#### What you should do:
In the data below, find the line that contains "The agent also" and the line that contains "through Self-play in". Copy both, plus every line between them, exactly.

+===+

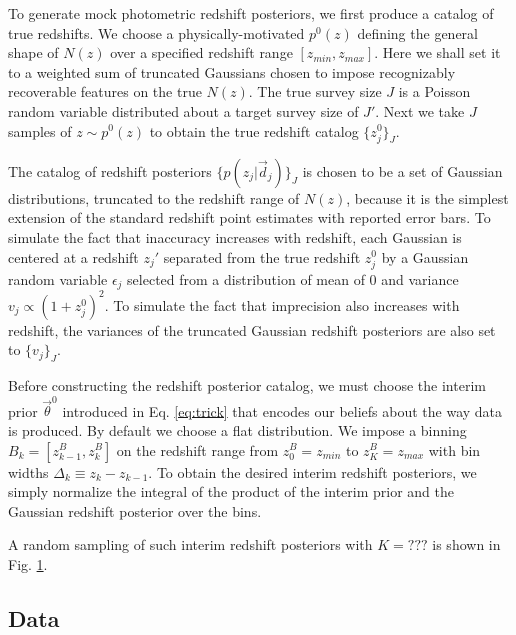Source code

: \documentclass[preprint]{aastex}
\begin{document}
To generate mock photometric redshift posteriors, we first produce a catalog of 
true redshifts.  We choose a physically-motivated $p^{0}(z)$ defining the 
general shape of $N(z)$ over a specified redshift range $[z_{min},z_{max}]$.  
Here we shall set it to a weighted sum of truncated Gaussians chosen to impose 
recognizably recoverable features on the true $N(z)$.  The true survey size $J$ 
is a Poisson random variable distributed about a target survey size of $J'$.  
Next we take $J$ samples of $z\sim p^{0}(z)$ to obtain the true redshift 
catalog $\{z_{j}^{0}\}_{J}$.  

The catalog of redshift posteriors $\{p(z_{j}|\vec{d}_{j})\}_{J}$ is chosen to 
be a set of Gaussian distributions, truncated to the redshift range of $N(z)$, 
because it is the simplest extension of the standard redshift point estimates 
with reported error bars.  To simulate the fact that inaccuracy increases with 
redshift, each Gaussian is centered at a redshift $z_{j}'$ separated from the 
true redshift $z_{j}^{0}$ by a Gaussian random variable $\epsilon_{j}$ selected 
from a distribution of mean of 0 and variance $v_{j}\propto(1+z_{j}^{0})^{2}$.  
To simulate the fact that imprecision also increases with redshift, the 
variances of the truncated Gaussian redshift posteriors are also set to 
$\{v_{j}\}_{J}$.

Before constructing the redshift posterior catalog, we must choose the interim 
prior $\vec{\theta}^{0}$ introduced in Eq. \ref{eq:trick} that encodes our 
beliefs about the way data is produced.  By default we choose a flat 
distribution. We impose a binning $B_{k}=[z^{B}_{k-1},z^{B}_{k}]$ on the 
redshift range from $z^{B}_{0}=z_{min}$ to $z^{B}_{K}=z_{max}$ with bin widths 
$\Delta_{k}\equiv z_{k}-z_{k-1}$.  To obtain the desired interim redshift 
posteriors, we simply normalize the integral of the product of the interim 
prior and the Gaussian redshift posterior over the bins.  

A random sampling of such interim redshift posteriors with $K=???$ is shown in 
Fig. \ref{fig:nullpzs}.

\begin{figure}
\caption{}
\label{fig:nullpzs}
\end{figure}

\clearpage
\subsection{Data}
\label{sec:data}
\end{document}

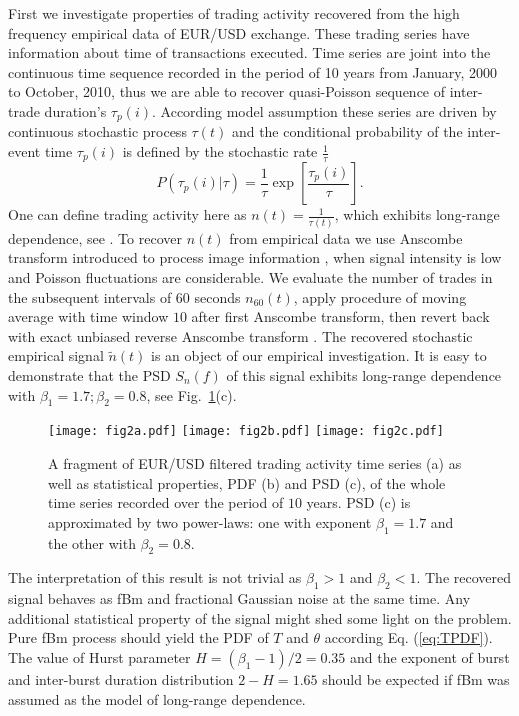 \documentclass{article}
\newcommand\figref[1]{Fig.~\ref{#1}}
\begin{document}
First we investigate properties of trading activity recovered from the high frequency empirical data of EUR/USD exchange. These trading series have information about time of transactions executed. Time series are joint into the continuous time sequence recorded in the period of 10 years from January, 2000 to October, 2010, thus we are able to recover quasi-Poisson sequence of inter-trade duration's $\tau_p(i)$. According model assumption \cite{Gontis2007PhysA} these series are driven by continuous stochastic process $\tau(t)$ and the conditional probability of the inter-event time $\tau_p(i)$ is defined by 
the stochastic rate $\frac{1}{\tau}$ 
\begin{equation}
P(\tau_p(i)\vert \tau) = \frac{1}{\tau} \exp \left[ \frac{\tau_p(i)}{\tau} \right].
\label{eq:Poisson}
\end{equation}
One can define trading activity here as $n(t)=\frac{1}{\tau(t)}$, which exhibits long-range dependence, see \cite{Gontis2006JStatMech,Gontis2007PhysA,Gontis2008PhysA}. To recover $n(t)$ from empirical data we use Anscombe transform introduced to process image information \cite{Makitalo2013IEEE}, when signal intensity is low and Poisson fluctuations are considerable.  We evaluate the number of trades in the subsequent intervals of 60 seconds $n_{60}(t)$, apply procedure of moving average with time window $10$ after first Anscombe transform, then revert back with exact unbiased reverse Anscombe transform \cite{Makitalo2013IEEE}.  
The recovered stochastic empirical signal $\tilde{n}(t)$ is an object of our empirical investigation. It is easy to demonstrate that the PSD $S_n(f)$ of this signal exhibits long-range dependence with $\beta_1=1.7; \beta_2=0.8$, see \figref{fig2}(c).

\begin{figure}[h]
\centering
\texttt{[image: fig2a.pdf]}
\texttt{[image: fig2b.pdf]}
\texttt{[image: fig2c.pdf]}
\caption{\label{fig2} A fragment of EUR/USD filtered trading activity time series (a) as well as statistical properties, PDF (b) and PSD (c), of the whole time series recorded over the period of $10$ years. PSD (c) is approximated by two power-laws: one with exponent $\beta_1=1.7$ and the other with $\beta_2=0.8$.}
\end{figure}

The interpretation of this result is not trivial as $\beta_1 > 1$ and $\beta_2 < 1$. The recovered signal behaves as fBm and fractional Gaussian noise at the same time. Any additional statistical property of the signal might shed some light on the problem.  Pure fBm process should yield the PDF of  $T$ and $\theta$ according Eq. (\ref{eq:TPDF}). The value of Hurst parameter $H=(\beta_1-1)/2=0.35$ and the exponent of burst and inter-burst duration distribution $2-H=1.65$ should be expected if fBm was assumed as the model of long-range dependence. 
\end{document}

+===+

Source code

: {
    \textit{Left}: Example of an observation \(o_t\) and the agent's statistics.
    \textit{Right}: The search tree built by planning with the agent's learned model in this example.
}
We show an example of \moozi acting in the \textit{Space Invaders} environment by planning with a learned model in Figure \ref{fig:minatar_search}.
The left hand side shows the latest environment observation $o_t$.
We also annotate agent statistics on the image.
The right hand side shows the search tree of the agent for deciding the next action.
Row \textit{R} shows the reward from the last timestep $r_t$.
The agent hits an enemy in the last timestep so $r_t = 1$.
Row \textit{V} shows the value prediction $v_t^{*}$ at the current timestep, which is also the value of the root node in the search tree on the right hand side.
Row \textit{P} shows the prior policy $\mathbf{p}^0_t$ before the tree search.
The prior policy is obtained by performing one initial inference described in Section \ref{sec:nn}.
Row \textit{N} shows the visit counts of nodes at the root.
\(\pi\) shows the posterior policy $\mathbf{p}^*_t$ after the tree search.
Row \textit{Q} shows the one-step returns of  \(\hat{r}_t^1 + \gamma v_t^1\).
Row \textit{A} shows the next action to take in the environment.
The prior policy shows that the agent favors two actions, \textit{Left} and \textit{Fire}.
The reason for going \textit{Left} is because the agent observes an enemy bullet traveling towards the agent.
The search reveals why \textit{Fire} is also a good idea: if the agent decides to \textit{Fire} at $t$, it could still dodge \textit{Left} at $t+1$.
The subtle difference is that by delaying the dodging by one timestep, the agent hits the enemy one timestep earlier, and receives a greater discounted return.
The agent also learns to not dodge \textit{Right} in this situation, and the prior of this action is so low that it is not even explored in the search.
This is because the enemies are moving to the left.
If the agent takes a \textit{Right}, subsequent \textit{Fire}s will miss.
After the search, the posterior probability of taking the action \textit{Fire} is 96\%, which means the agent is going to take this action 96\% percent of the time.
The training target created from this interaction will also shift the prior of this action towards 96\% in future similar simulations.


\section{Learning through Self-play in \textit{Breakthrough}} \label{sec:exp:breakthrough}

+===+

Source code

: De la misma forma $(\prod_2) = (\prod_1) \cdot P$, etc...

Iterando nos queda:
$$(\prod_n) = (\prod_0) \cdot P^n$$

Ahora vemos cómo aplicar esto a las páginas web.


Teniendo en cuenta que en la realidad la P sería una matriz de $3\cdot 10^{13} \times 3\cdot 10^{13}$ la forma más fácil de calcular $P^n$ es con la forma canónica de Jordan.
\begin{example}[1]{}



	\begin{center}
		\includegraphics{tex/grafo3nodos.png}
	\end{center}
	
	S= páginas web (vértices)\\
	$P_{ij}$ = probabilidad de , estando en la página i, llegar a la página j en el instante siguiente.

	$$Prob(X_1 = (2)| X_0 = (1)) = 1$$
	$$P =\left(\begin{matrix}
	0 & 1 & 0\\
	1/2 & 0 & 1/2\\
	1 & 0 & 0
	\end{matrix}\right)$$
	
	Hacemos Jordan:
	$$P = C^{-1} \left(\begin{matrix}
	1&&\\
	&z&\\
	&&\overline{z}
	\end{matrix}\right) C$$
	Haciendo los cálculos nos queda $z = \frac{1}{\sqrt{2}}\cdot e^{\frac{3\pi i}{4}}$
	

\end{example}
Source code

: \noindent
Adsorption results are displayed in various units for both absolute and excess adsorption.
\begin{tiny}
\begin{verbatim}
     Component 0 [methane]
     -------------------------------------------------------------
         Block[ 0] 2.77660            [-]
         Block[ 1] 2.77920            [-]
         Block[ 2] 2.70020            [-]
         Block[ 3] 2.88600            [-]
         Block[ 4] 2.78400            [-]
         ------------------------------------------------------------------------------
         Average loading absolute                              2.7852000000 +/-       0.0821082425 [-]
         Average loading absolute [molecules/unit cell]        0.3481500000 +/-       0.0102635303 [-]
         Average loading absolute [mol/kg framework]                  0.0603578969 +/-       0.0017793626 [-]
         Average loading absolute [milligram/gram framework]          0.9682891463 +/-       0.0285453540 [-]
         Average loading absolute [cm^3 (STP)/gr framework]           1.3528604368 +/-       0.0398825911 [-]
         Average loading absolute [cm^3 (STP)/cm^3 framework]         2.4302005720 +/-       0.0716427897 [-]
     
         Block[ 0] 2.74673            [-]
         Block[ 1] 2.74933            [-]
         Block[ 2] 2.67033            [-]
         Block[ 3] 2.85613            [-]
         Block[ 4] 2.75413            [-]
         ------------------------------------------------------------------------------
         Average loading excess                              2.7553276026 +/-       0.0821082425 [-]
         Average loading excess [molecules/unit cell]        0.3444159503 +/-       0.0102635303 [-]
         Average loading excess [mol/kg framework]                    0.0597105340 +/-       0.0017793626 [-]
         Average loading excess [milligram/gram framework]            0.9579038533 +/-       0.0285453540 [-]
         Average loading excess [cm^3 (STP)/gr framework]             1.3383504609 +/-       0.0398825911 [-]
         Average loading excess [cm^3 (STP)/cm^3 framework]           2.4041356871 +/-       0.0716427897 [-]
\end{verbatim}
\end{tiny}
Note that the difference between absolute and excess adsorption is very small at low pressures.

+===+

#### Finished exercise:
The agent also learns to not dodge \textit{Right} in this situation, and the prior of this action is so low that it is not even explored in the search.
This is because the enemies are moving to the left.
If the agent takes a \textit{Right}, subsequent \textit{Fire}s will miss.
After the search, the posterior probability of taking the action \textit{Fire} is 96\%, which means the agent is going to take this action 96\% percent of the time.
The training target created from this interaction will also shift the prior of this action towards 96\% in future similar simulations.


\section{Learning through Self-play in \textit{Breakthrough}} \label{sec:exp:breakthrough}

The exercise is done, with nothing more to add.